Orden de trabajo A –
Responde estas preguntas sobre el relato del pueblo de Karies:
(i) ¿En qué mes y año regresó a Grecia quien narra, tras siete años en Australia?
(ii) ¿Cuántas personas se habían reunido en la plaza a los diez minutos de propagarse la noticia de la discusión?
(iii) ¿Qué entregaron los padres al patrón para que su hijo aprendiera fontanería e instalación de ventanas?

Bloque de texto –
Hallé la verdadera riqueza en Australia
TRANSCURRÍA el mes de abril de 1971. Después de pasar siete años en Australia, acababa de regresar a Grecia para visitar a mi familia. Al atardecer me hallaba sentado plácidamente en un café de la plaza del pueblo de Karies, cuando llegaron el sacerdote y el alcalde y se sentaron frente a mí. Estaba claro que buscaban discutir conmigo.
Sin apenas mediar un saludo, el sacerdote me acusó de haber emigrado a Australia con el único propósito de ganar dinero. Decir que me desconcertó sería poco. Tan calmadamente como pude, le respondí que en Australia había obtenido una riqueza mucho más valiosa que el dinero.
Mi respuesta le sorprendió y pidió una explicación. Le contesté que, entre otras cosas, había aprendido que Dios tiene un nombre. “Y eso es algo que usted olvidó enseñarme”, dije mirándole fijamente a los ojos. Antes de que pudiera responder, le pregunté: “¿Podría decirme a qué nombre se refirió Jesús al enseñarnos a orar en la oración modelo: ‘Santificado sea tu nombre’?”. (Mateo 6:9.)
En poco tiempo se propagó por la plaza del pueblo la noticia de la discusión, y en diez minutos se habían reunido unas doscientas personas. El sacerdote empezó a sentirse incómodo. No contestaba a mi pregunta acerca del nombre de Dios y sus respuestas a otras preguntas bíblicas eran incoherentes. Mostraba su desazón al llamar constantemente al camarero para que le sirviera más ouzo, una bebida alcohólica griega.
Pasaron dos horas muy interesantes. Mi padre llegó a buscarme, pero cuando vio lo que estaba ocurriendo, se sentó en silencio en una esquina y se puso a observar la escena. La enérgica discusión se prolongó hasta las 11.30 de la noche, momento en que el embriagado sacerdote se puso a gritar encolerizado. Entonces sugerí a la muchedumbre que, en vista de la hora, deberíamos irnos cada uno a nuestra casa.
¿Qué provocó este enfrentamiento? ¿Por qué intentaron discutir conmigo el sacerdote y el alcalde? Conocer un poco de mis antecedentes y mi crianza en esta parte de Grecia los ayudará a entenderlo.
Las primeras tribulaciones
Nací en el pueblo de Karies, en el Peloponeso, en diciembre de 1940. Éramos muy pobres, y cuando no iba a la escuela, trabajaba con mi madre en los arrozales de sol a sol, con el agua hasta las rodillas. Una vez que terminé la escuela elemental, a la edad de 13 años, mis padres dispusieron que trabajara como aprendiz. A fin de que aprendiera fontanería e instalación de ventanas, mis padres le entregaron a mi patrón 500 kilogramos de trigo y 20 de aceite vegetal, lo que representaba casi el total de sus ingresos de todo un año.

Orden de trabajo B – Devuelve tal como aparece en las filas todo lo que va desde su comienzo hasta la línea que contiene "lớn, hỗ trợ", con ambos extremos incluidos.

Información suministrada –
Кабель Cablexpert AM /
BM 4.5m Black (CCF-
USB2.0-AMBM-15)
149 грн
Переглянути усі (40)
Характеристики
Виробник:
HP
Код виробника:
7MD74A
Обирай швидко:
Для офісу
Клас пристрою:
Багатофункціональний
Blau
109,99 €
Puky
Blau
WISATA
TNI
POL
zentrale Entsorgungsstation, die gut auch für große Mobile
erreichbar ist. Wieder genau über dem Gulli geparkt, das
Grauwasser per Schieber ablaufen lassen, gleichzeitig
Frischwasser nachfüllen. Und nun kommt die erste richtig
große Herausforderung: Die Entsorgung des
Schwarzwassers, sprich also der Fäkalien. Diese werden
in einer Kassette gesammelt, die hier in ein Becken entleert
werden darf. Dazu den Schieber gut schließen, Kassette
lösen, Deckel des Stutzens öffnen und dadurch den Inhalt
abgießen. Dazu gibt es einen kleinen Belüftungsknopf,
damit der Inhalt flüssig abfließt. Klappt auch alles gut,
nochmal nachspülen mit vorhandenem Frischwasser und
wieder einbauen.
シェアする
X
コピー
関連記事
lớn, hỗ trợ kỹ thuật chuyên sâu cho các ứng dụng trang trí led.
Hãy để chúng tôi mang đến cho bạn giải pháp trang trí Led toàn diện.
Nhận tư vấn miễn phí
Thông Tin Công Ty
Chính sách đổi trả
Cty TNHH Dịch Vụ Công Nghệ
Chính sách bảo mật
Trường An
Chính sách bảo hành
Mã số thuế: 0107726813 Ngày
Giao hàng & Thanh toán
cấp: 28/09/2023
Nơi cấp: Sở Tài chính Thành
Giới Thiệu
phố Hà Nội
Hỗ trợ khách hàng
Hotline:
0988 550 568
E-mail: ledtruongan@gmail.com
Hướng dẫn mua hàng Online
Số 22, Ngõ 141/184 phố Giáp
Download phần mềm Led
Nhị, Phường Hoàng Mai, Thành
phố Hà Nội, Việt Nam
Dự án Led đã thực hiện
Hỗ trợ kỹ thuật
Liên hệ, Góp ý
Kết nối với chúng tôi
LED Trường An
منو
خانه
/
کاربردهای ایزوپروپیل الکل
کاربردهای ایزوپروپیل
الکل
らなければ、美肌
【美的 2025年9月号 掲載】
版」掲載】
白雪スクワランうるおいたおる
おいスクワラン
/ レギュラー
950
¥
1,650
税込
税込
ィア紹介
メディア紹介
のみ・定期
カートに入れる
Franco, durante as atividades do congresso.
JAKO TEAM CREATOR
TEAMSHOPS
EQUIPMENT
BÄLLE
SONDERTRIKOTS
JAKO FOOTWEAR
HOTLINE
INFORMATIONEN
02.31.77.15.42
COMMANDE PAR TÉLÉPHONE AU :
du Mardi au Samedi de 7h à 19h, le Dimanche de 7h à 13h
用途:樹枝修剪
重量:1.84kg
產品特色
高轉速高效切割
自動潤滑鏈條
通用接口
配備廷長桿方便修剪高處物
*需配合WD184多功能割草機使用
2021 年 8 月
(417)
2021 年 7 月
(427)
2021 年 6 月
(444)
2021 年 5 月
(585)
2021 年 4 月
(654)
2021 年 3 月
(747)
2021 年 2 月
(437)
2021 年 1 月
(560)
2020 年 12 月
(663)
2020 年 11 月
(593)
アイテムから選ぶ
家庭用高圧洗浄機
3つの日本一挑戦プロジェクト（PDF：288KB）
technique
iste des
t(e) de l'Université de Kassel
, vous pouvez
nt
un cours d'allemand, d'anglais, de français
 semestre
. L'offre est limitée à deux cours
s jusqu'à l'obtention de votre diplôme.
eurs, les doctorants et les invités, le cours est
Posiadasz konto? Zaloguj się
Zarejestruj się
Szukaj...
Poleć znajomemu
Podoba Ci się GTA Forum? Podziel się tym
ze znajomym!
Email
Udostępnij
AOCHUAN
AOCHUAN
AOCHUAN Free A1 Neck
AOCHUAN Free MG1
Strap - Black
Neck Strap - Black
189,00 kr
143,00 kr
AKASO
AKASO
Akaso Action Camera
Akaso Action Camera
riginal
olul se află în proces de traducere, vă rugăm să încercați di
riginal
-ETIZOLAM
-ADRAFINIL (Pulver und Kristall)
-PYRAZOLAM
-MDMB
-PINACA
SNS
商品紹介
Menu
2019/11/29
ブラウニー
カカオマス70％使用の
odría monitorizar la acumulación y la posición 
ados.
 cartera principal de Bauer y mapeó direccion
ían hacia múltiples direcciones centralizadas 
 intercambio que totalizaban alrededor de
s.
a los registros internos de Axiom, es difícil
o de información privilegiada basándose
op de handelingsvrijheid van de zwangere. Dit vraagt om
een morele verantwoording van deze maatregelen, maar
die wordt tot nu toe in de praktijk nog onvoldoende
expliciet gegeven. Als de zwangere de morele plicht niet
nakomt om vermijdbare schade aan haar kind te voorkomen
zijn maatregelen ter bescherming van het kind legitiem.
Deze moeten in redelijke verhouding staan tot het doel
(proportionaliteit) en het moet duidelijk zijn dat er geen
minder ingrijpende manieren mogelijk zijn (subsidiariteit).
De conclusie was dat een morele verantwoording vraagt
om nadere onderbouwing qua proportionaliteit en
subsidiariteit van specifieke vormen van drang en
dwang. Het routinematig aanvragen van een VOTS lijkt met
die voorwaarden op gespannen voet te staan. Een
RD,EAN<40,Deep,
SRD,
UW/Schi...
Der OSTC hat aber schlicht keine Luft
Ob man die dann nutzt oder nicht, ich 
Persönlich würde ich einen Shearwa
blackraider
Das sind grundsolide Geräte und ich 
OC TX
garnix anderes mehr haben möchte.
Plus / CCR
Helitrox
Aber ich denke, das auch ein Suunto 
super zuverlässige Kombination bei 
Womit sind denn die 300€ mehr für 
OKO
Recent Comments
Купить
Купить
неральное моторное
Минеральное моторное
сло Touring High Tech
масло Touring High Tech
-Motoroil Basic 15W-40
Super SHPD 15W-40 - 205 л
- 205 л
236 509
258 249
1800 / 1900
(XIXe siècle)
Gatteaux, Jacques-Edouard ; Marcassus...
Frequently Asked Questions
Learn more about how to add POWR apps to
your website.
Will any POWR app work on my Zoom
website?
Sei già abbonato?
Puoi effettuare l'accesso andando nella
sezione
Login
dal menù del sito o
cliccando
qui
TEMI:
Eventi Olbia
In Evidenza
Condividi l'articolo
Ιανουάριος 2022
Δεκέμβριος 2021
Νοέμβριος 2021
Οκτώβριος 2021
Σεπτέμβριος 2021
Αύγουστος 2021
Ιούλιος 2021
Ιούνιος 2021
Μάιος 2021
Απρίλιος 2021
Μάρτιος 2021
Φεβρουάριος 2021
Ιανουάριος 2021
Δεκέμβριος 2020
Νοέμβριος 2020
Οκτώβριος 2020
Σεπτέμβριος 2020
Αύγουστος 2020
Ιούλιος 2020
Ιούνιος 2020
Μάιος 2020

Solución escrita A –
(i) En abril de 1971.
(ii) Unas doscientas personas.
(iii) 500 kilogramos de trigo y 20 de aceite vegetal.

Solución escrita B –
Кабель Cablexpert AM /
BM 4.5m Black (CCF-
USB2.0-AMBM-15)
149 грн
Переглянути усі (40)
Характеристики
Виробник:
HP
Код виробника:
7MD74A
Обирай швидко:
Для офісу
Клас пристрою:
Багатофункціональний
Blau
109,99 €
Puky
Blau
WISATA
TNI
POL
zentrale Entsorgungsstation, die gut auch für große Mobile
erreichbar ist. Wieder genau über dem Gulli geparkt, das
Grauwasser per Schieber ablaufen lassen, gleichzeitig
Frischwasser nachfüllen. Und nun kommt die erste richtig
große Herausforderung: Die Entsorgung des
Schwarzwassers, sprich also der Fäkalien. Diese werden
in einer Kassette gesammelt, die hier in ein Becken entleert
werden darf. Dazu den Schieber gut schließen, Kassette
lösen, Deckel des Stutzens öffnen und dadurch den Inhalt
abgießen. Dazu gibt es einen kleinen Belüftungsknopf,
damit der Inhalt flüssig abfließt. Klappt auch alles gut,
nochmal nachspülen mit vorhandenem Frischwasser und
wieder einbauen.
シェアする
X
コピー
関連記事
lớn, hỗ trợ kỹ thuật chuyên sâu cho các ứng dụng trang trí led.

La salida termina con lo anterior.